What you will do: An exact copy of the listing is needed, with every line kept.

----

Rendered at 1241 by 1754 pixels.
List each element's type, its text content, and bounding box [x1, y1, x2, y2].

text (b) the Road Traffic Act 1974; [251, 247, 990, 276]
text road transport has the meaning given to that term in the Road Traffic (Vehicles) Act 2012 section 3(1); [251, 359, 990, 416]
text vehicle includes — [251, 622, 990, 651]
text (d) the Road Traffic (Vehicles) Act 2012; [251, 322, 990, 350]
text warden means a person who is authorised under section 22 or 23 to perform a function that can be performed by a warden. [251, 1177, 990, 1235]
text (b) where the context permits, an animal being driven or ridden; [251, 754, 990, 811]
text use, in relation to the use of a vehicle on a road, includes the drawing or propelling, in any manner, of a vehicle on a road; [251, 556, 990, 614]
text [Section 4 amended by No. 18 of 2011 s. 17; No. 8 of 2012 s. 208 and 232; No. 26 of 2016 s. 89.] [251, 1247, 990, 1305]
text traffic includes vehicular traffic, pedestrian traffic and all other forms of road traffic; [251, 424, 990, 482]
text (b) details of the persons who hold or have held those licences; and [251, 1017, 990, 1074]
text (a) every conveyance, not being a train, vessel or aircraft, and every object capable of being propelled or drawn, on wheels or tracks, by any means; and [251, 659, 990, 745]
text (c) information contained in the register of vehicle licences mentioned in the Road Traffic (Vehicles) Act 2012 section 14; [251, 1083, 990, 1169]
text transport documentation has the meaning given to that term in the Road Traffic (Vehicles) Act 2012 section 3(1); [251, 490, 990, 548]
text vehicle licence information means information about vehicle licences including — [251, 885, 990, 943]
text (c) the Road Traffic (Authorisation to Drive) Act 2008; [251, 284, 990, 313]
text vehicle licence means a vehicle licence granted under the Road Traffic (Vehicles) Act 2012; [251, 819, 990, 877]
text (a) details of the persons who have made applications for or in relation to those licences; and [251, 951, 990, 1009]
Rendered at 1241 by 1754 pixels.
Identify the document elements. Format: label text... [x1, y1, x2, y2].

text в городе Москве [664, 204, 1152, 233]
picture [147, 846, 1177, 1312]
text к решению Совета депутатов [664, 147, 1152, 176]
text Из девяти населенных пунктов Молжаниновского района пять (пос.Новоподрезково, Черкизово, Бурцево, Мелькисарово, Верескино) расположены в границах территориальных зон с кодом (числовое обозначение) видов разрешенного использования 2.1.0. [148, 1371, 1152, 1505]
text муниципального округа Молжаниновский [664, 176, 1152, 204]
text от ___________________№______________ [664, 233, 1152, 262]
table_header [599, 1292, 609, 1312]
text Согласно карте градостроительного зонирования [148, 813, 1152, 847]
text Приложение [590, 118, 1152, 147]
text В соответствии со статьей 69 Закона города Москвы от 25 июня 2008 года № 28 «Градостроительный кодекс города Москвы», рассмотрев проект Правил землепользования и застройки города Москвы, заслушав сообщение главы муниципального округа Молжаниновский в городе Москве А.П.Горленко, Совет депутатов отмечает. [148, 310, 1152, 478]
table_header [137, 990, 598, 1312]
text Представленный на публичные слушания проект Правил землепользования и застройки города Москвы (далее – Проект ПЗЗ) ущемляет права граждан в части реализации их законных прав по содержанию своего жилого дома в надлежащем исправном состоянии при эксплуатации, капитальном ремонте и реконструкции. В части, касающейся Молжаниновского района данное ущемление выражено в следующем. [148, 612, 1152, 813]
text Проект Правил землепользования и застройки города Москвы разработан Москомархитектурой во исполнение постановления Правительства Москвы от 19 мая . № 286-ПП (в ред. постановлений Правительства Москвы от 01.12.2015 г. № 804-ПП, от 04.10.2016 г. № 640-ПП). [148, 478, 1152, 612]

----

Answer:
Rendered at 1241 by 1754 pixels.
List each element's type, its text content, and bounding box [x1, y1, x2, y2].

text (b) the Road Traffic Act 1974; [251, 247, 990, 276]
text road transport has the meaning given to that term in the Road Traffic (Vehicles) Act 2012 section 3(1); [251, 359, 990, 416]
text vehicle includes — [251, 622, 990, 651]
text (d) the Road Traffic (Vehicles) Act 2012; [251, 322, 990, 350]
text warden means a person who is authorised under section 22 or 23 to perform a function that can be performed by a warden. [251, 1177, 990, 1235]
text (b) where the context permits, an animal being driven or ridden; [251, 754, 990, 811]
text use, in relation to the use of a vehicle on a road, includes the drawing or propelling, in any manner, of a vehicle on a road; [251, 556, 990, 614]
text [Section 4 amended by No. 18 of 2011 s. 17; No. 8 of 2012 s. 208 and 232; No. 26 of 2016 s. 89.] [251, 1247, 990, 1305]
text traffic includes vehicular traffic, pedestrian traffic and all other forms of road traffic; [251, 424, 990, 482]
text (b) details of the persons who hold or have held those licences; and [251, 1017, 990, 1074]
text (a) every conveyance, not being a train, vessel or aircraft, and every object capable of being propelled or drawn, on wheels or tracks, by any means; and [251, 659, 990, 745]
text (c) information contained in the register of vehicle licences mentioned in the Road Traffic (Vehicles) Act 2012 section 14; [251, 1083, 990, 1169]
text transport documentation has the meaning given to that term in the Road Traffic (Vehicles) Act 2012 section 3(1); [251, 490, 990, 548]
text vehicle licence information means information about vehicle licences including — [251, 885, 990, 943]
text (c) the Road Traffic (Authorisation to Drive) Act 2008; [251, 284, 990, 313]
text vehicle licence means a vehicle licence granted under the Road Traffic (Vehicles) Act 2012; [251, 819, 990, 877]
text (a) details of the persons who have made applications for or in relation to those licences; and [251, 951, 990, 1009]
Rendered at 1241 by 1754 pixels.
Identify the document elements. Format: label text... [x1, y1, x2, y2].

text в городе Москве [664, 204, 1152, 233]
picture [147, 846, 1177, 1312]
text к решению Совета депутатов [664, 147, 1152, 176]
text Из девяти населенных пунктов Молжаниновского района пять (пос.Новоподрезково, Черкизово, Бурцево, Мелькисарово, Верескино) расположены в границах территориальных зон с кодом (числовое обозначение) видов разрешенного использования 2.1.0. [148, 1371, 1152, 1505]
text муниципального округа Молжаниновский [664, 176, 1152, 204]
text от ___________________№______________ [664, 233, 1152, 262]
table_header [599, 1292, 609, 1312]
text Согласно карте градостроительного зонирования [148, 813, 1152, 847]
text Приложение [590, 118, 1152, 147]
text В соответствии со статьей 69 Закона города Москвы от 25 июня 2008 года № 28 «Градостроительный кодекс города Москвы», рассмотрев проект Правил землепользования и застройки города Москвы, заслушав сообщение главы муниципального округа Молжаниновский в городе Москве А.П.Горленко, Совет депутатов отмечает. [148, 310, 1152, 478]
table_header [137, 990, 598, 1312]
text Представленный на публичные слушания проект Правил землепользования и застройки города Москвы (далее – Проект ПЗЗ) ущемляет права граждан в части реализации их законных прав по содержанию своего жилого дома в надлежащем исправном состоянии при эксплуатации, капитальном ремонте и реконструкции. В части, касающейся Молжаниновского района данное ущемление выражено в следующем. [148, 612, 1152, 813]
text Проект Правил землепользования и застройки города Москвы разработан Москомархитектурой во исполнение постановления Правительства Москвы от 19 мая . № 286-ПП (в ред. постановлений Правительства Москвы от 01.12.2015 г. № 804-ПП, от 04.10.2016 г. № 640-ПП). [148, 478, 1152, 612]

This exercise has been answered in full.